念のために両国の国王夫妻にも、アントワーズにも。


レティシア様から「今からお邪魔してもいいかしら?」と返事が届いた。


「どうぞ」


と返したら、すぐに、レティシア様が僕の部屋に現れた。移動魔法は便利だ。


「リアム、お邪魔するわね」


「レティシア様、ようこそ」


レティシア様に来客用のソファーをすすめ、2人分のお茶をいれた。


「貴方の手紙を読んで、もう待てずに来てしまったわ。リアム、素晴らしい提案だわ。学園に関係のない方々にも喜んで頂けるし、貴方の言うように、魅了魔法が使われた時の予防線にもなるわ」


『アミルダ国王が用意した記念の品』の他に、わざわざ足を運んで来て下さった方々全員に、何かお礼をしたかったのよ。


パーティーの中ごろに、来られた皆様を、光魔法で包んで加護を与えようと思っていたのよ。

でも『幸運を呼ぶお守り』の方が楽しそうね。お守りは身体に貼れるようにしましょう。どこに貼ってもいいわ。加護が身体に馴染んだら見えなっていくから。

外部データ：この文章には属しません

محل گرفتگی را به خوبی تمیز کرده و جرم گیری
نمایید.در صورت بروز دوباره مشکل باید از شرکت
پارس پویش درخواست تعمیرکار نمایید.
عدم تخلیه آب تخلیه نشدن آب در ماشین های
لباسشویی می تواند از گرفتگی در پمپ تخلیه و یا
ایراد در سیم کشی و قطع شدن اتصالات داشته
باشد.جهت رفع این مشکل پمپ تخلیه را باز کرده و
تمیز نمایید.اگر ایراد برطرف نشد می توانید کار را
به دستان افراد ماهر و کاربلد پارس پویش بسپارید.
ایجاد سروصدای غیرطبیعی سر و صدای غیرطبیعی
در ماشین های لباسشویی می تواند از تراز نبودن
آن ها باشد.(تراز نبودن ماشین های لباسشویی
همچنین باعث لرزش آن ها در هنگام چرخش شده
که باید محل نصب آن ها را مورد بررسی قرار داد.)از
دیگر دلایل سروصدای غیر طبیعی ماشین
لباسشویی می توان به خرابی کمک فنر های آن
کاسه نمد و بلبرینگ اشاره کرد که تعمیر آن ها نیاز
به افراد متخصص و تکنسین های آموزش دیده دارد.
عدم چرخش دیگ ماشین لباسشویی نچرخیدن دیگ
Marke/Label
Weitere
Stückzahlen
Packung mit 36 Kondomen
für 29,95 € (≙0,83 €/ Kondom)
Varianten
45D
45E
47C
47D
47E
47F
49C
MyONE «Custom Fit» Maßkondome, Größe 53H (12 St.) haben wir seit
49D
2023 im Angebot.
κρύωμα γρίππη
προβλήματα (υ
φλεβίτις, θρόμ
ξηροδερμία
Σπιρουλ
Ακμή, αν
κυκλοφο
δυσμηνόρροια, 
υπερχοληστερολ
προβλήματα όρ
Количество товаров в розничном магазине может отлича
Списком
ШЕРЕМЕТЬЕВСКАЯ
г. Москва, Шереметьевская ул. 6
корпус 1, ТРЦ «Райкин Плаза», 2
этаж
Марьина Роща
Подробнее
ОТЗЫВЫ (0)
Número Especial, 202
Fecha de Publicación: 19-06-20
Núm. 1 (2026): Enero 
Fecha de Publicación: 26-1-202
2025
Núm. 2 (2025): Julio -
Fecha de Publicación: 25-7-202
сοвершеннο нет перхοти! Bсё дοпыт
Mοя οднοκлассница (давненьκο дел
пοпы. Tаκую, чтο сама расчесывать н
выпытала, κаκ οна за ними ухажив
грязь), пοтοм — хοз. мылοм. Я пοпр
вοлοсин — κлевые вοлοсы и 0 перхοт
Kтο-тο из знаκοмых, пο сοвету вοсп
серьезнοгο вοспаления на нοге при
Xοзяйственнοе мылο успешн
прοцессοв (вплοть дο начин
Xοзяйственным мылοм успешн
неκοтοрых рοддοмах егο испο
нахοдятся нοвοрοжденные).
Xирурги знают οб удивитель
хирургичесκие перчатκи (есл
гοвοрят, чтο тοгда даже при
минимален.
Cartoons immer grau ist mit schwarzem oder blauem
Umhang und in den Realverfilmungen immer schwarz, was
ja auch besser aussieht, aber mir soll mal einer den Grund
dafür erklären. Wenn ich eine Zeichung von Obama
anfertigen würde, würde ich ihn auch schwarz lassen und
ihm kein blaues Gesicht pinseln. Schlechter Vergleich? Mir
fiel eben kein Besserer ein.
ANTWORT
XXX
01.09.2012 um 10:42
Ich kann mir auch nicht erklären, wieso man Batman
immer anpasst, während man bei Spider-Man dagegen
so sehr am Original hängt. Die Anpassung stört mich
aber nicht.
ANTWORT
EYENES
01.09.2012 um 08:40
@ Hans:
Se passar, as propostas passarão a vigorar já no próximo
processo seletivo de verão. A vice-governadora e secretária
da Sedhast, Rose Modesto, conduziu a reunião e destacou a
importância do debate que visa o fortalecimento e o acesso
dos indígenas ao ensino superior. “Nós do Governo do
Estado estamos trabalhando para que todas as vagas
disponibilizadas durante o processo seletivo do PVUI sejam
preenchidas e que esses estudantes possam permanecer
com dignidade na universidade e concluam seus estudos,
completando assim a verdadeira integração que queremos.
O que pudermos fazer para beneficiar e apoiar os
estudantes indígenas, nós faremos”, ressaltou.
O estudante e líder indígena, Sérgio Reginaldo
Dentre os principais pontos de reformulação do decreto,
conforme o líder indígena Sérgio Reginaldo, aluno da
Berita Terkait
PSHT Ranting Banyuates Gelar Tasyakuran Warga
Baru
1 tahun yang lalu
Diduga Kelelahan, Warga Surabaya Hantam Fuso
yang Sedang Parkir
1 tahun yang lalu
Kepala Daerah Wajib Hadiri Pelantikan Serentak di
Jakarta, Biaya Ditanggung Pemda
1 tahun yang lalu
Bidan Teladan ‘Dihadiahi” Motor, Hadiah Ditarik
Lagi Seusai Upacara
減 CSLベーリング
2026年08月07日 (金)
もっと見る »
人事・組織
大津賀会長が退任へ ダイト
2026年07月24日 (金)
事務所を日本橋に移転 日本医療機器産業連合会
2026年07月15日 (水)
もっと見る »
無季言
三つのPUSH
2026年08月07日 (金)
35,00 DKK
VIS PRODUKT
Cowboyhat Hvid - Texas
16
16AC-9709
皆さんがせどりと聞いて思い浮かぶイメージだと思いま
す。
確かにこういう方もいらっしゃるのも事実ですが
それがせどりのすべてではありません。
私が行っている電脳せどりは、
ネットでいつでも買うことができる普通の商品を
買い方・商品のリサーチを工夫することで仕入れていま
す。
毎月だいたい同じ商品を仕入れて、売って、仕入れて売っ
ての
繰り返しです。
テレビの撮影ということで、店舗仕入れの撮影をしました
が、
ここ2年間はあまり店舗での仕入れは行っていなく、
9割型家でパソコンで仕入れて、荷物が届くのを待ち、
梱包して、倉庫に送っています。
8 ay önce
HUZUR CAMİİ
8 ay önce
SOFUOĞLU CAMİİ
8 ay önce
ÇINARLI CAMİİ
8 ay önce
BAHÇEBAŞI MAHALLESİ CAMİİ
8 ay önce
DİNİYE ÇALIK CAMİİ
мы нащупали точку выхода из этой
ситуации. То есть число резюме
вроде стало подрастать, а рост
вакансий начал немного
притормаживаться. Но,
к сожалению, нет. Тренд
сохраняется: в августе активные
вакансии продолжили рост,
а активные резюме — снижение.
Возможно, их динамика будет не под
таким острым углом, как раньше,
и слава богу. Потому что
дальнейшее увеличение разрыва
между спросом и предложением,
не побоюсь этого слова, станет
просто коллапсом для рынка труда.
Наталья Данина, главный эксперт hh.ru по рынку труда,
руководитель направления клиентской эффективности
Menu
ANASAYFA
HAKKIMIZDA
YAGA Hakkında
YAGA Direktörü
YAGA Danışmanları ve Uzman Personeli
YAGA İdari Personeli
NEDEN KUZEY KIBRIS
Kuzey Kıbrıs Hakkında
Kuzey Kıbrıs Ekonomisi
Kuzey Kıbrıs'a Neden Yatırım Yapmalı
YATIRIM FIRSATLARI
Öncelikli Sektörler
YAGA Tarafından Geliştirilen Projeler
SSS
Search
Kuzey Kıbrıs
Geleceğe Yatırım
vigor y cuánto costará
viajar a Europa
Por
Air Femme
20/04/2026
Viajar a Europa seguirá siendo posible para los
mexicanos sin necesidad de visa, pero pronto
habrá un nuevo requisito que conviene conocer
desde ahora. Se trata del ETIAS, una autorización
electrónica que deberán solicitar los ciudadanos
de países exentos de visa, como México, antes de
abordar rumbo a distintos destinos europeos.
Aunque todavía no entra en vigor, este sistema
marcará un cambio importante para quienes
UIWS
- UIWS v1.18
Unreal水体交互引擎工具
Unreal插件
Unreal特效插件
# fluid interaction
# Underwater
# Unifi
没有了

ただ、貴方やアルベールに与えた加護は、より効力が大きいので、必要な人にはその加護を与えるようにしましょう」


レティシア様がてきぱきと決めていく。

この行動力を、エリザやワーズは受け継いだのだろう。


「お守りのことを人に話してはダメ。人に話せば話すほど、効果が薄れるそうよ」


それはあながち間違いでもない。

大切な願いやお守りのことは、口にしない方が有難味ありがたみがあるような気がする。


お守りを身体に貼って馴染ませて、見えなくなったことは、黙っていた方が効果があると、噂を広めたら良いのだ。

王都学園に入学しようとしている聖女ロリエッタの耳に、出来るだけ入らないように動きたい。


僕とレティシア様の計画は着々と進んでいった。それからひと月程が過ぎ、聖女レティシアの誕生を祝う会が、アミルダ王国で盛大に開催されたのだった。